Word for word, transcribe the listing that follows, minus any pictures.
(Beginning of EXTRACTED RECORDS)
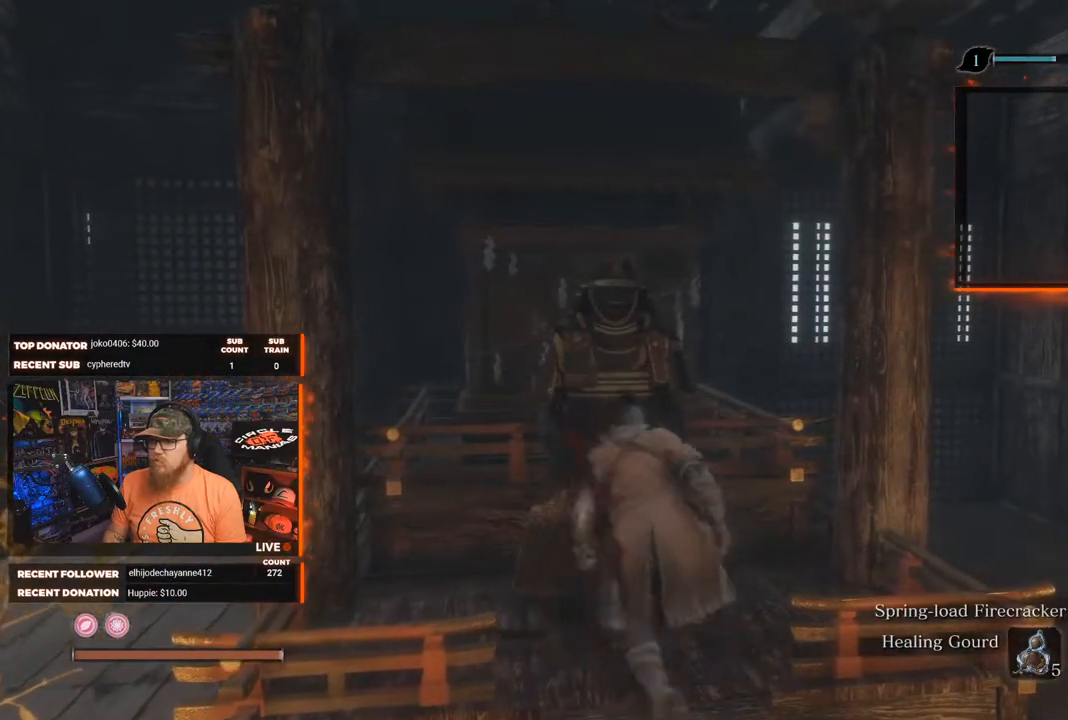
{"buttons": [], "left_stick": "up-left", "right_stick": "down-right", "events": [[250, "right_stick", "down-right"], [483, "left_stick", "up-left"]]}
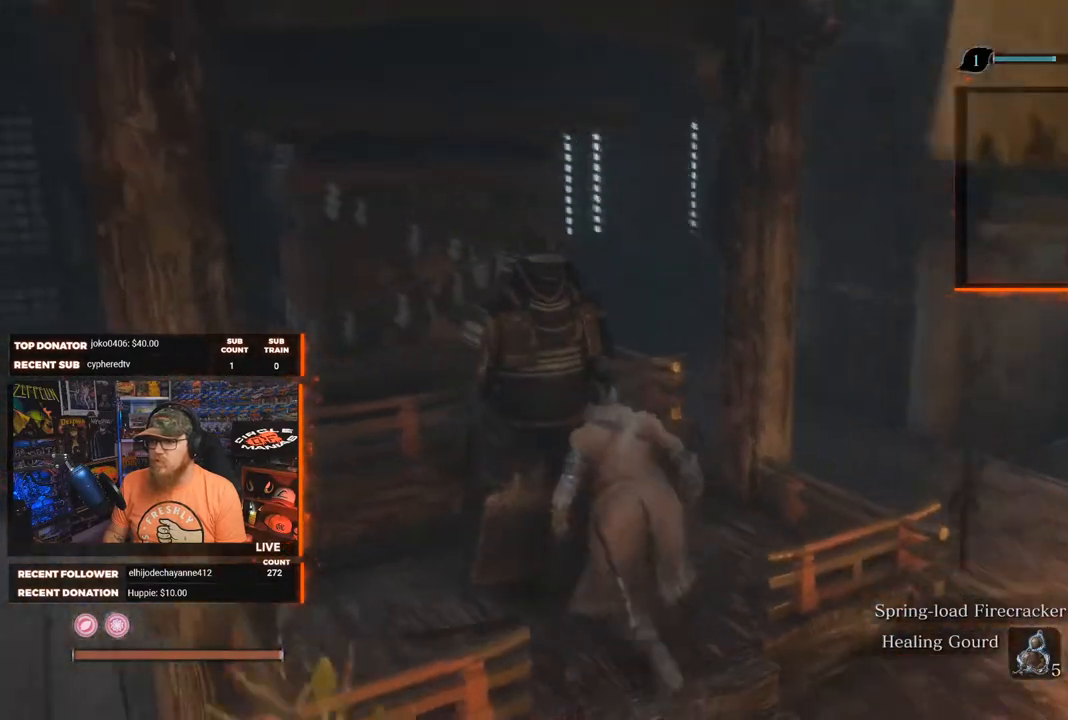
{"buttons": [], "left_stick": "right", "right_stick": "down-right", "events": [[83, "left_stick", "center"], [250, "left_stick", "right"]]}
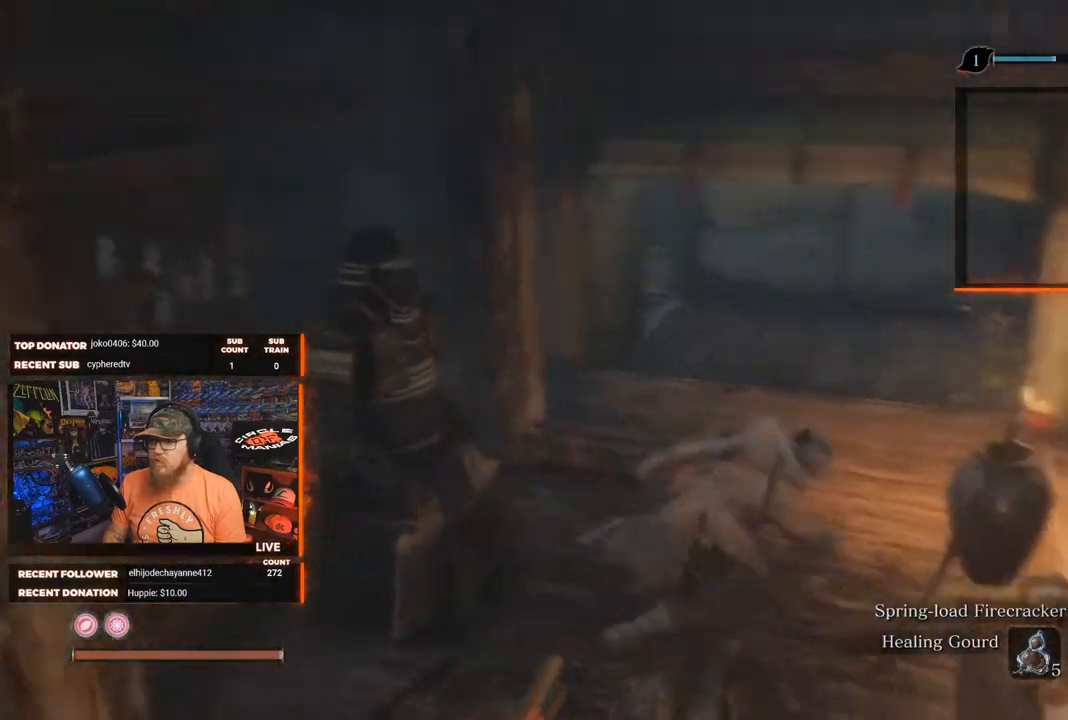
{"buttons": [], "left_stick": "up", "right_stick": "center", "events": [[67, "right_stick", "center"], [83, "left_stick", "up"]]}
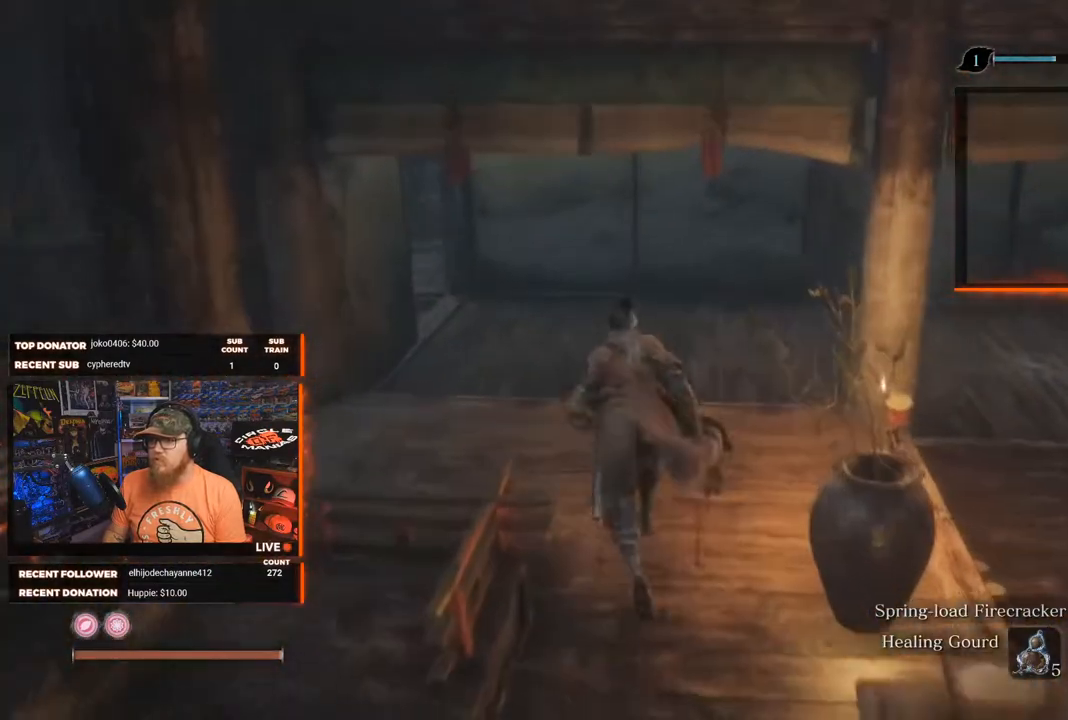
{"buttons": [], "left_stick": "up-right", "right_stick": "right", "events": [[100, "right_stick", "right"], [150, "left_stick", "up-right"]]}
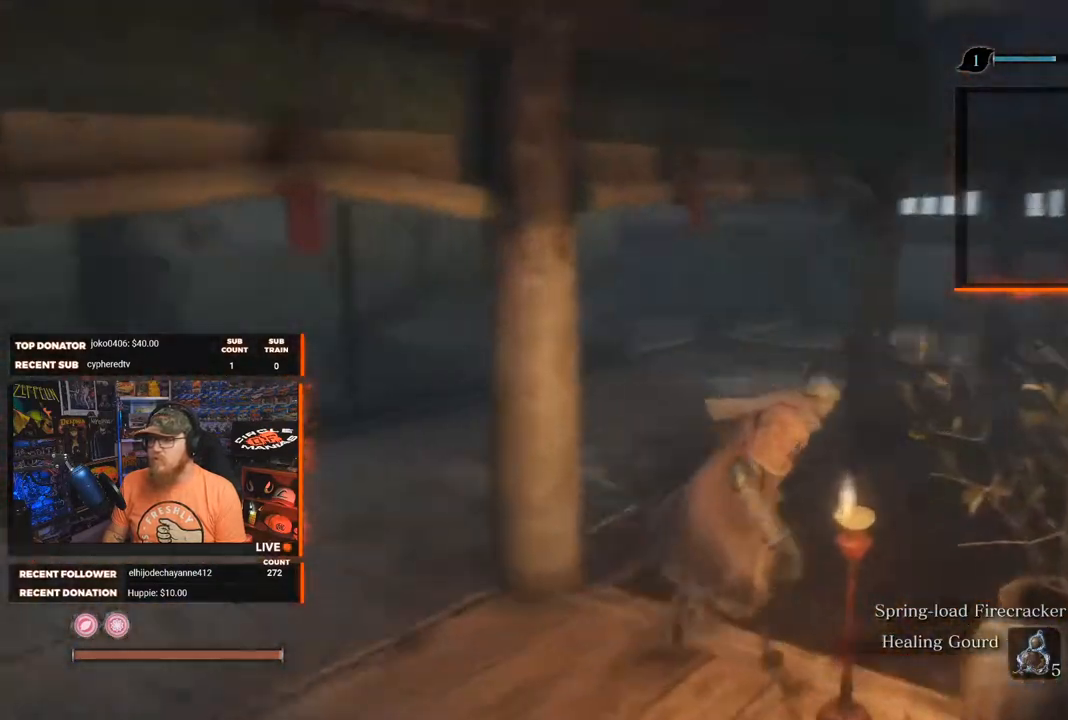
{"buttons": [], "left_stick": "up-right", "right_stick": "center", "events": [[483, "right_stick", "center"]]}
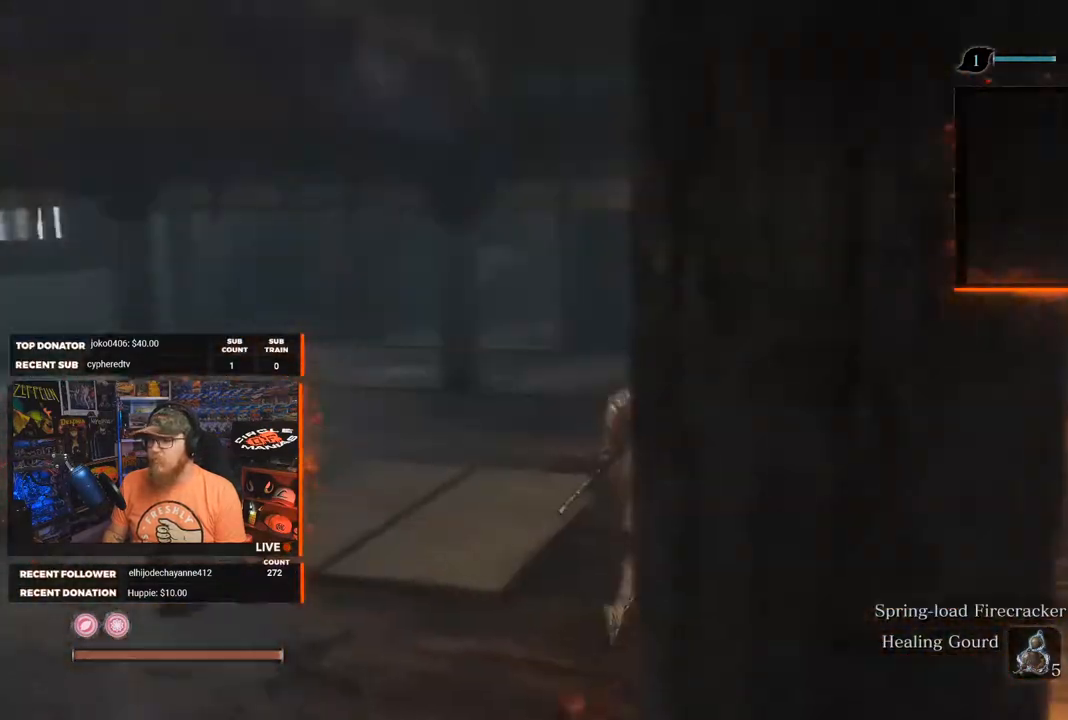
{"buttons": [], "left_stick": "up", "right_stick": "right", "events": [[33, "left_stick", "up"], [267, "right_stick", "right"]]}
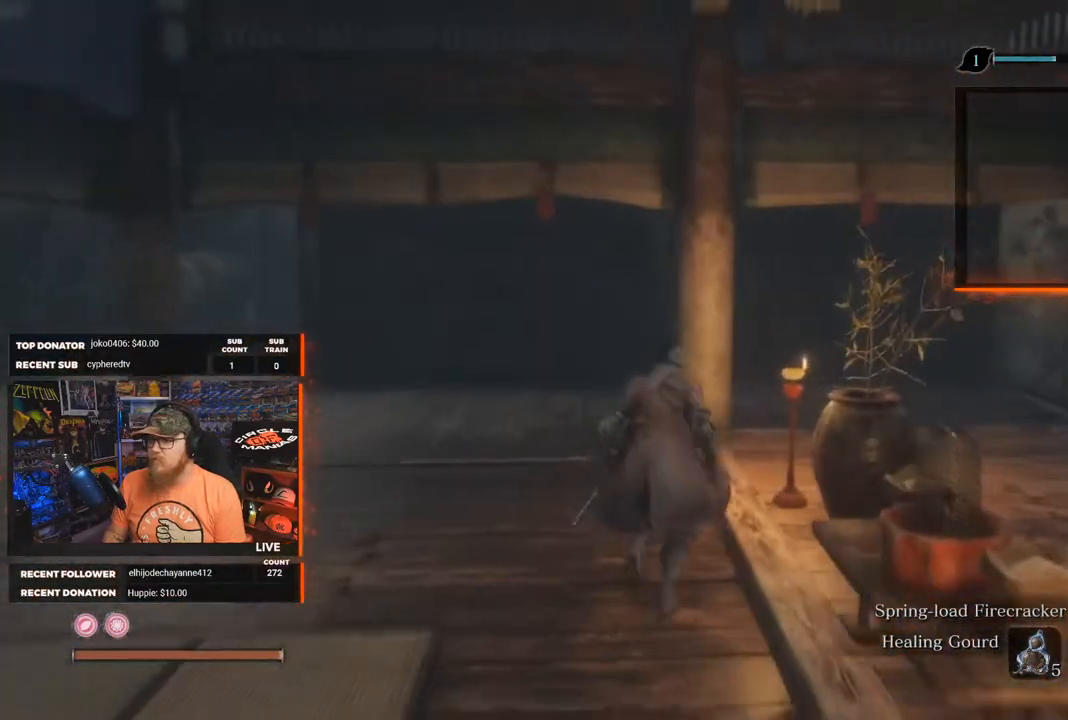
{"buttons": [], "left_stick": "up", "right_stick": "right", "events": []}
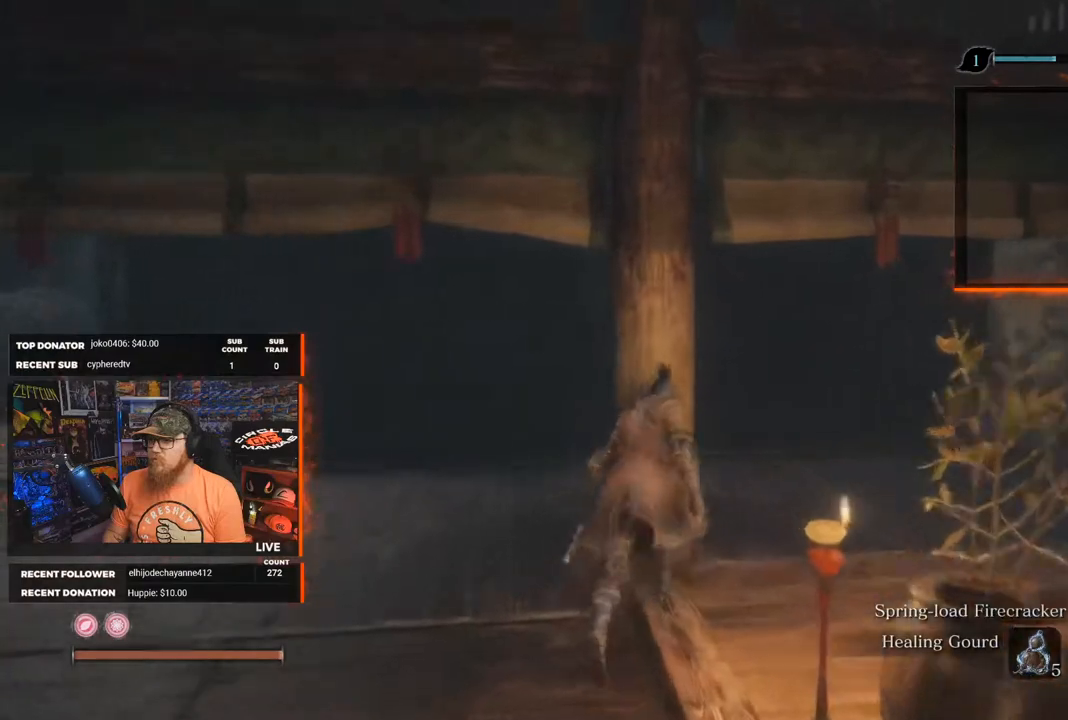
{"buttons": [], "left_stick": "up-left", "right_stick": "center", "events": [[167, "right_stick", "center"], [467, "left_stick", "up-left"]]}
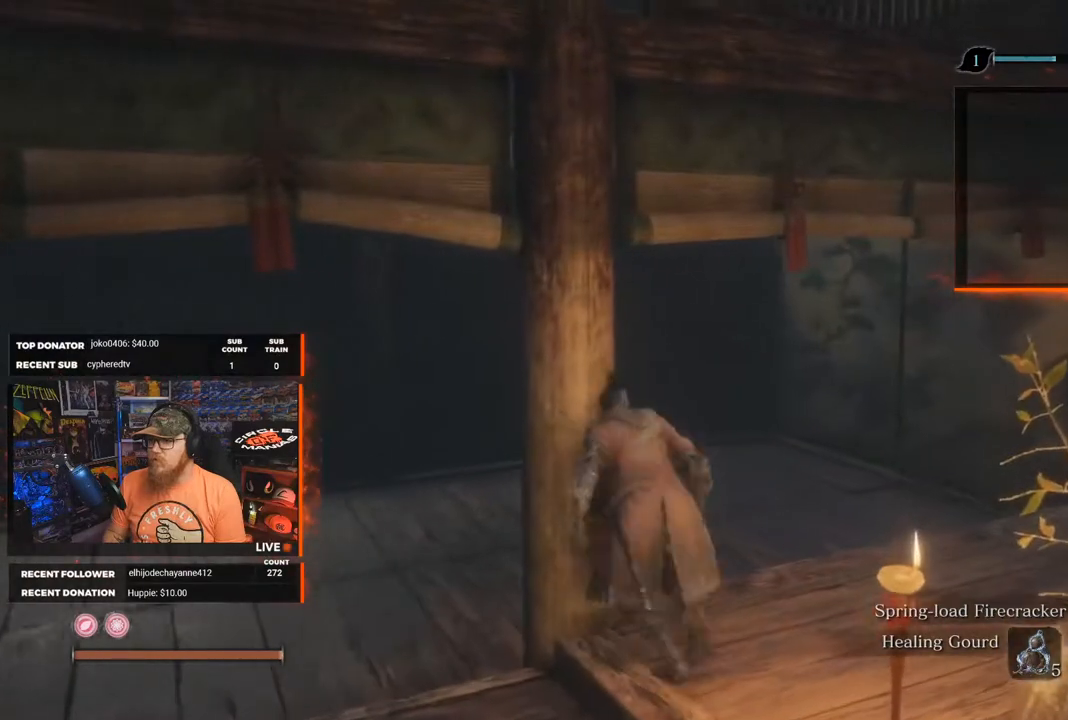
{"buttons": [], "left_stick": "up-left", "right_stick": "center", "events": []}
(End of EXTRACTED RECORDS)
* _RESPONSE BOX_
{"buttons": [], "left_stick": "up-left", "right_stick": "down-right", "events": [[250, "right_stick", "down-right"], [483, "left_stick", "up-left"]]}
{"buttons": [], "left_stick": "right", "right_stick": "down-right", "events": [[83, "left_stick", "center"], [250, "left_stick", "right"]]}
{"buttons": [], "left_stick": "up", "right_stick": "center", "events": [[67, "right_stick", "center"], [83, "left_stick", "up"]]}
{"buttons": [], "left_stick": "up-right", "right_stick": "right", "events": [[100, "right_stick", "right"], [150, "left_stick", "up-right"]]}
{"buttons": [], "left_stick": "up-right", "right_stick": "center", "events": [[483, "right_stick", "center"]]}
{"buttons": [], "left_stick": "up", "right_stick": "right", "events": [[33, "left_stick", "up"], [267, "right_stick", "right"]]}
{"buttons": [], "left_stick": "up", "right_stick": "right", "events": []}
{"buttons": [], "left_stick": "up-left", "right_stick": "center", "events": [[167, "right_stick", "center"], [467, "left_stick", "up-left"]]}
{"buttons": [], "left_stick": "up-left", "right_stick": "center", "events": []}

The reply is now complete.